7.5 Billing date: monthly bills are invoiced, and simultaneously sent to the Client by email in a non-editable electronic format (message containing a PDF-file) on the first day of each month. The Customer consents to this sole legal method of invoicing and renounces expressly to claim any paper invoices to be sent by postal mail.

7.6 Corrections: any errors or changes requests must be reported within maximum 2 working days after receipt of the invoice. In case of error on the part of neXat, the error will be corrected and a new bill shall be issued that cancels and supersedes the previous one. If any changes at the Customer’s request are coming in beyond the aforementioned period of two days, they will, if accepted by neXat, only be reflected in the next invoice of the following month, it being understood that the previous invoice will remain valid and payable.

7.7 Payment due date: the invoice is to be paid no later than within 2 working days after its reception by email. A “working day” means as a full 24-hour day from Monday to Friday, except festive days officially recognized for the entire territory of the country where the corporate seat of the Customer is located. Only the archived file of emails sent by neXat to the Customer will serve as legal proof of the technical success and of the precise time of their dispatch to the Customer and their receipt by the Customer will be deemed to have taken place on the same day of their dispatch.

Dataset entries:

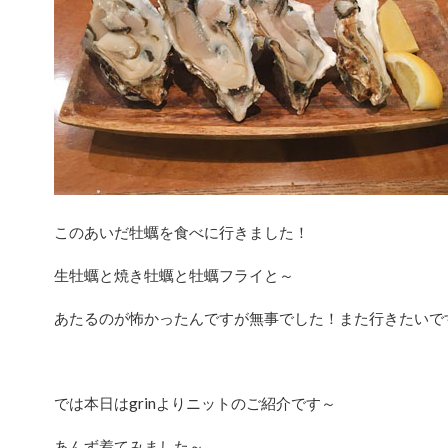
このあいだ牡蠣を食べに行きました！
生牡蠣と焼き牡蠣と牡蠣フライと～
あたるのが怖かったんですが無事でした！また行きたいで
では本日はgrinよりニットのご紹介です～
あんず着てみました～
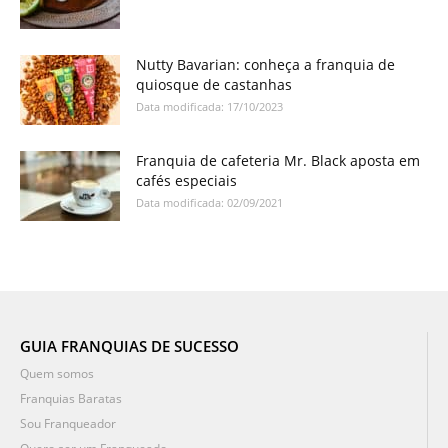
Nutty Bavarian: conheça a franquia de
quiosque de castanhas
Data modificada: 17/10/2023
Franquia de cafeteria Mr. Black aposta em
cafés especiais
Data modificada: 02/09/2021
GUIA FRANQUIAS DE SUCESSO
Quem somos
Franquias Baratas
Sou Franqueador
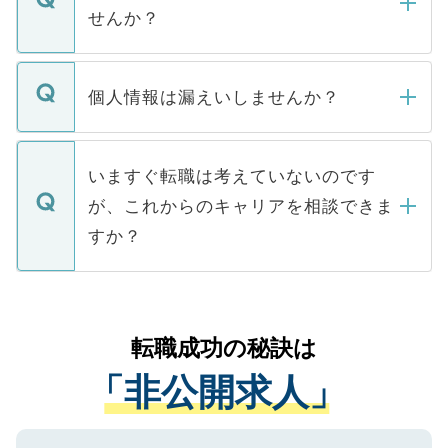
い。
けない「非公開求人」です。非公開求人は
せんか？
下記の理由によって、一般には公開してい
ません。
転職・入職を強要することは一切ありませ
ん。また、仮に応募先から内定をいただい
個人情報は漏えいしませんか？
■応募殺到を避けるため 人気のある医療機
たとしても、ご本人が納得しない限り、内
関を公にしてしまうと、応募が殺到する場
定を承諾する必要はありません。内定先へ
個人情報が漏えいすることはありませんの
合があります。 選考を効率よく行うため
の辞退の連絡はキャリアパートナーが行い
で、ご安心ください。当サイトからの登録
いますぐ転職は考えていないのです
に、医療機関が求める条件に合った人材の
ますので、ご安心ください。
などで収集したご登録者様の個人情報は、
が、これからのキャリアを相談できま
みを人材紹介会社に依頼するケースが増え
ご本人のキャリアアップおよび転職活動の
ています。
すか？
支援を目的に使用いたします。お預かりし
ているすべての個人データはご本人の許可
お気軽にご相談ください。先生専任のキャ
なく、医療機関側に開示したり、第三者に
リアパートナーが将来のご希望などをおう
提供することは一切ありません。また弊社
かがいして、現在の医療機関の状況や紹介
転職成功の秘訣は
は、個人情報の取り扱いについての厳密な
経験をまじえながら、適切なアドバイスを
管理基準を満たした事業者のみに付与され
「非公開求人」
させていただきます。すぐにご転職をされ
る、プライバシーマークを取得済みです。
ない方には、長期的なサポートが可能です
ご登録いただいた個人情報は、SSL（デー
ので、まずはご登録ください。
タ暗号化）によって保護されていますの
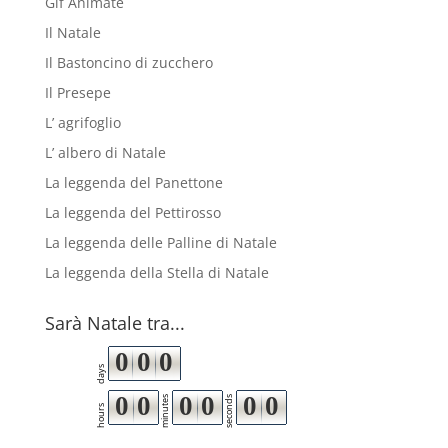
Gif Animate
Il Natale
Il Bastoncino di zucchero
Il Presepe
L’ agrifoglio
L’ albero di Natale
La leggenda del Panettone
La leggenda del Pettirosso
La leggenda delle Palline di Natale
La leggenda della Stella di Natale
Sarà Natale tra...
0
0
0
days
0
0
0
0
0
0
minutes
seconds
hours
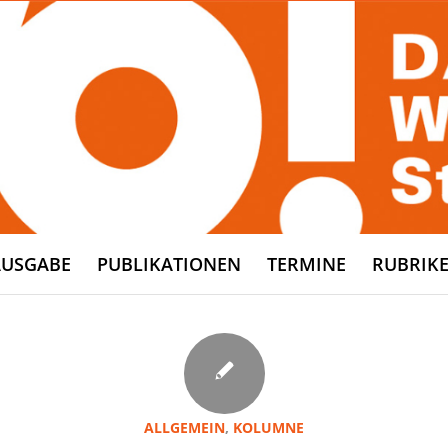
AUSGABE
PUBLIKATIONEN
TERMINE
RUBRIK
ALLGEMEIN
,
KOLUMNE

What the exercise asks: Rewrite the paragraph of the billing terms that begins "7.6 Corrections" as a brief bulleted list that keeps its main facts. The listing is separate material from the billing terms.

Answer space:
- Errors or change requests must be reported within a maximum of 2 working days after receipt of the invoice.
- If neXat made the error, it will be corrected and a new bill issued that cancels and supersedes the previous one.
- Customer change requests arriving after the two-day period will, if accepted by neXat, appear only on the following month's invoice.
- In that case, the previous invoice remains valid and payable.